Core Concepts
One-hot encoding of categorical variables can lead to a product-of-Bernoullis (PoB) assumption in Naive Bayes classifiers, rather than the correct categorical Naive Bayes model. This can result in differences in the posterior probabilities and, in some cases, the maximum a posteriori (MAP) class assignment.
Abstract
The paper investigates the consequences of encoding a K-valued categorical variable using one-hot encoding when using a Naive Bayes classifier. This gives rise to a product-of-Bernoullis (PoB) assumption, rather than the correct categorical Naive Bayes classifier.
The analysis shows that the Q^-j factors introduced in the PoB model can make the ratio of the probabilities fj(θc)/fj(θd) more extreme than the ratio of the original parameters θjc/θjd. This is because the Q^-j factors are bounded between the minimum value of θj and a maximum value that is greater than θj.
Experiments using Naive Bayes classifiers with C=4 classes and K=3, 6, and 10 states, with the θ vectors drawn from Dirichlet distributions with α=1 and α=1/K, show that the maximum posterior probability under the PoB model is usually higher than under the exact categorical model. The percentage of cases where the maximum probability under the PoB model is higher than for the exact (categorical) model are 82.0%, 72.3% and 74.7% for K=3, 6, 10 and α=1, and 78.0%, 78.1% and 76.4% respectively for α=1/K.
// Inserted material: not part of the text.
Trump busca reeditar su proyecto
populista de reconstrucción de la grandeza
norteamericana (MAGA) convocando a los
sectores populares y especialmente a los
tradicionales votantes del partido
The experiments also show that the fraction of cases where the Naive Bayes classifiers disagree on the MAP class assignment decreases as K increases, and is somewhat higher for the sparser α=1/K distribution than for α=1.
The analysis and experiments highlight the importance of understanding the encoding of variables, as using a "bare" table without metadata may lead to a mis-application of the product-of-Bernoullis model.
Stats
The paper does not provide any specific numerical data or metrics, but rather presents mathematical analysis and experimental results.
Quotes
"If these bits are naïvely treated as K independent Bernoulli variables, then the classification probabilities will not be correctly computed under the Naïve Bayes model."
"The differences between the the posterior probabilities computed under the categorical model of eq. 2 and the PoB of eq. 3 is the Q^-j factors that appear in the numerator and denominator of the latter."
"The observations above are consistent with the idea that the PoB assumption "overcounts" the evidence from the x variable, relative to the correct categorical encoding."